Effect before logarithmic transformation ： Perform logarithmic transformation and effect ：

``````#  Perform the same logarithmic operation
train["GrLivArea"] = np.log(train["GrLivArea"])

sns.distplot(train["GrLivArea"],fit=norm)
fig = plt.figure()
res = stats.probplot(train["GrLivArea"], plot=plt)
Copy code `````` ### Normality- normalization （TotalBsmtSF）

``````sns.distplot(train["TotalBsmtSF"],fit=norm)
fig = plt.figure()
res = stats.probplot(train["TotalBsmtSF"], plot=plt)
Copy code ``````

Effect before treatment ： How to deal with the special parts above ？

``````#  Add a column of data
train['HasBsmt'] = 0

#  When TotalBsmtSF>0  Then assign 1
train.loc[train['TotalBsmtSF']>0,'HasBsmt'] = 1

#  Logarithmic transformation ： be equal to 1 Part of
train.loc[train['HasBsmt']==1,'TotalBsmtSF'] = np.log(train['TotalBsmtSF'])

#  mapping
data = train[train['TotalBsmtSF']>0]['TotalBsmtSF']
sns.distplot(data,fit=norm)
fig = plt.figure()
res = stats.probplot(data, plot=plt)
Copy code `````` ## homoscedasticity

The best way to test the same variance between two variables is to plot .

The best approach to test homoscedasticity for two metric variables is graphically

1、 Discuss ：'SalePrice' and 'GrLivArea' The relationship between 2、 Discuss SalePrice' and 'TotalBsmtSF' We can say that, in general, 'SalePrice' exhibit equal levels of variance across the range of 'TotalBsmtSF'. Cool!

From the two pictures above , We see ： There is a positive relationship between sales price and the other two variables

## Generate dummy variables

Dummy variable ( Dummy Variables) Also known as dummy variable 、 Nominal variable or dummy variable , An artificial variable used to reflect qualitative attributes , Is a quantified independent variable , Usually the value is 0 or 1.

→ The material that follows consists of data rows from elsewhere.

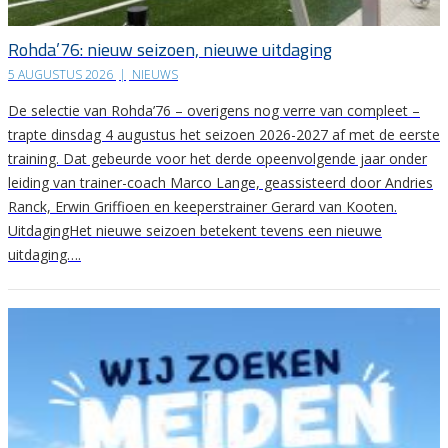
Rohda’76: nieuw seizoen, nieuwe uitdaging
5 AUGUSTUS 2026
|
NIEUWS
De selectie van Rohda’76 – overigens nog verre van compleet –
trapte dinsdag 4 augustus het seizoen 2026-2027 af met de eerste
training. Dat gebeurde voor het derde opeenvolgende jaar onder
leiding van trainer-coach Marco Lange, geassisteerd door Andries
Ranck, Erwin Griffioen en keeperstrainer Gerard van Kooten.
UitdagingHet nieuwe seizoen betekent tevens een nieuwe
uitdaging….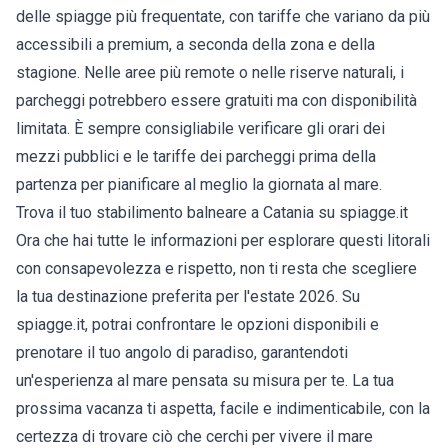
delle spiagge più frequentate, con tariffe che variano da più
accessibili a premium, a seconda della zona e della
stagione. Nelle aree più remote o nelle riserve naturali, i
parcheggi potrebbero essere gratuiti ma con disponibilità
limitata. È sempre consigliabile verificare gli orari dei
mezzi pubblici e le tariffe dei parcheggi prima della
partenza per pianificare al meglio la giornata al mare.
Trova il tuo stabilimento balneare a Catania su spiagge.it
Ora che hai tutte le informazioni per esplorare questi litorali
con consapevolezza e rispetto, non ti resta che scegliere
la tua destinazione preferita per l'estate 2026. Su
spiagge.it, potrai confrontare le opzioni disponibili e
prenotare il tuo angolo di paradiso, garantendoti
un'esperienza al mare pensata su misura per te. La tua
prossima vacanza ti aspetta, facile e indimenticabile, con la
certezza di trovare ciò che cerchi per vivere il mare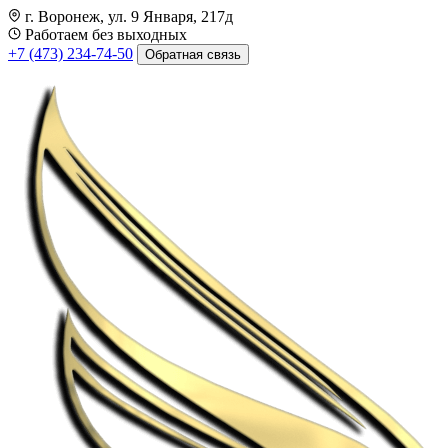
г. Воронеж, ул. 9 Января, 217д
Работаем без выходных
+7 (473) 234-74-50
Обратная связь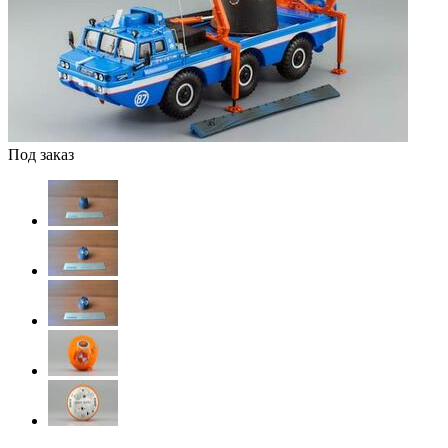
Под заказ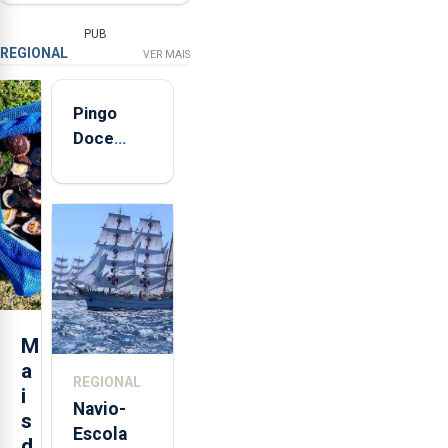
PUB
REGIONAL
VER MAIS
Pingo
Doce
abre esta
quinta-
feira nova
loja em
São
Sebastião
e cria 30
postos de
M
trabalho
a
REGIONAL
i
Navio-
s
Escola
d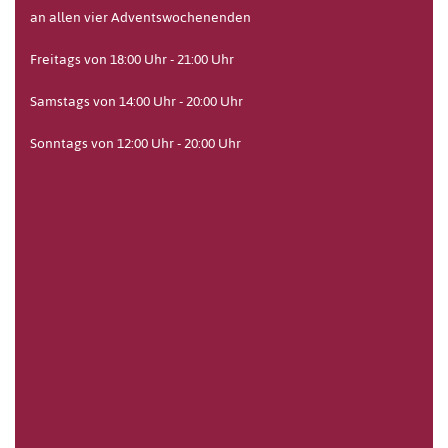
an allen vier Adventswochenenden
Freitags von 18:00 Uhr - 21:00 Uhr
Samstags von 14:00 Uhr - 20:00 Uhr
Sonntags von 12:00 Uhr - 20:00 Uhr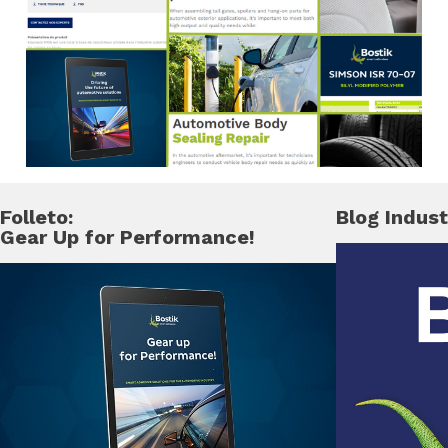
Folleto:
Blog Indust
Gear Up for Performance!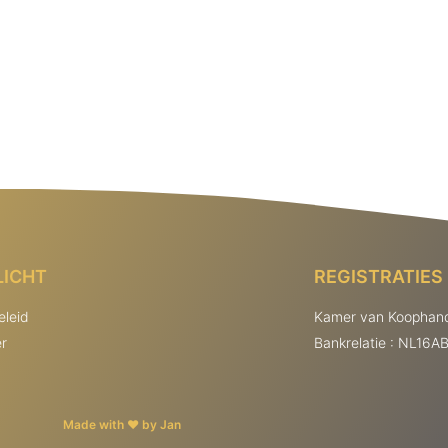
LICHT
REGISTRATIES
eleid
Kamer van Koophand
er
Bankrelatie : NL16
Made with ❤ by Jan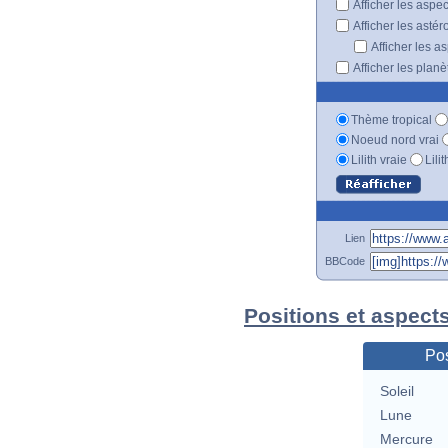
Afficher les aspe
Afficher les astér
Afficher les a
Afficher les plan
Thème tropical
Noeud nord vrai
Lilith vraie
Lili
Lien
BBCode
Positions et aspect
Pos
Soleil
Lune
Mercure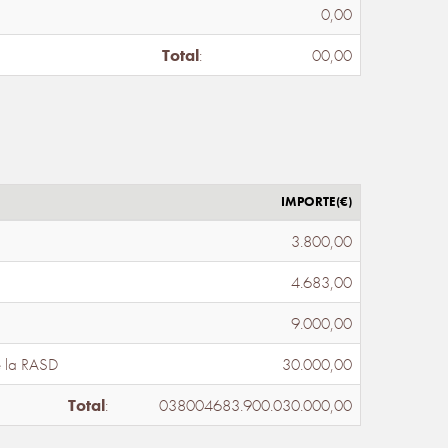
0,00
Total
:
00,00
IMPORTE(€)
3.800,00
4.683,00
9.000,00
e la RASD
30.000,00
Total
:
038004683.900.030.000,00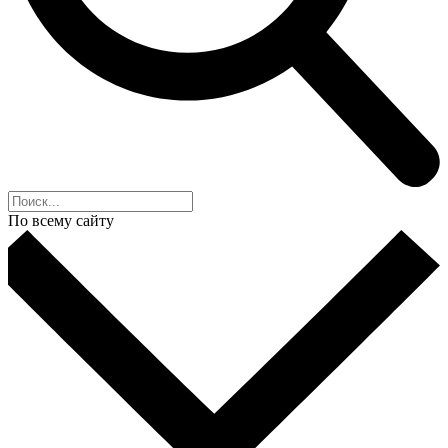
По всему сайту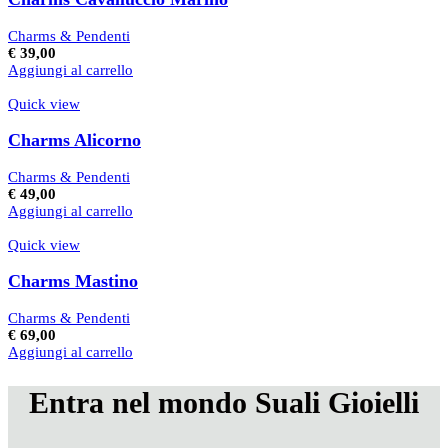
Charms & Pendenti
€
39,00
Aggiungi al carrello
Quick view
Charms Alicorno
Charms & Pendenti
€
49,00
Aggiungi al carrello
Quick view
Charms Mastino
Charms & Pendenti
€
69,00
Aggiungi al carrello
Entra nel mondo Suali Gioielli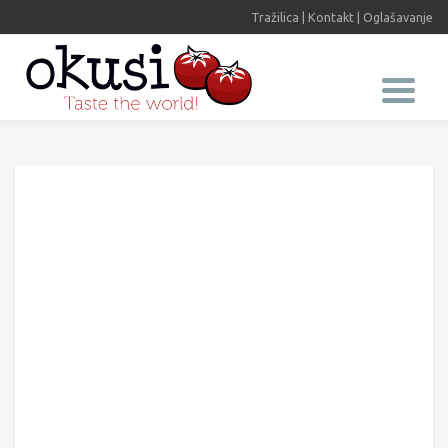
Tražilica
|
Kontakt
|
Oglašavanje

Pandas Medium get_dummies Functions can implement ：

``````train = pd.get_dummies(train)  #  Generate dummy variables
train
Copy code `````` ## summary

thus , We have completed the following ：

1. Correlation analysis between overall variables
2. The variables are mainly analyzed “SalePrice”
3. Handle missing and outliers （ outliers ）
4. Did some statistical analysis , Change the classification variable into a dummy variable

I need to add some points for further study ：

• Multivariate statistical analysis
• Skewness and kurtosis
• The depth of dummy variables
• Standardization and normalization

About collection of data sets , Official account back office reply ： housing price . Look at the analysis process of the whole article , How do you feel ？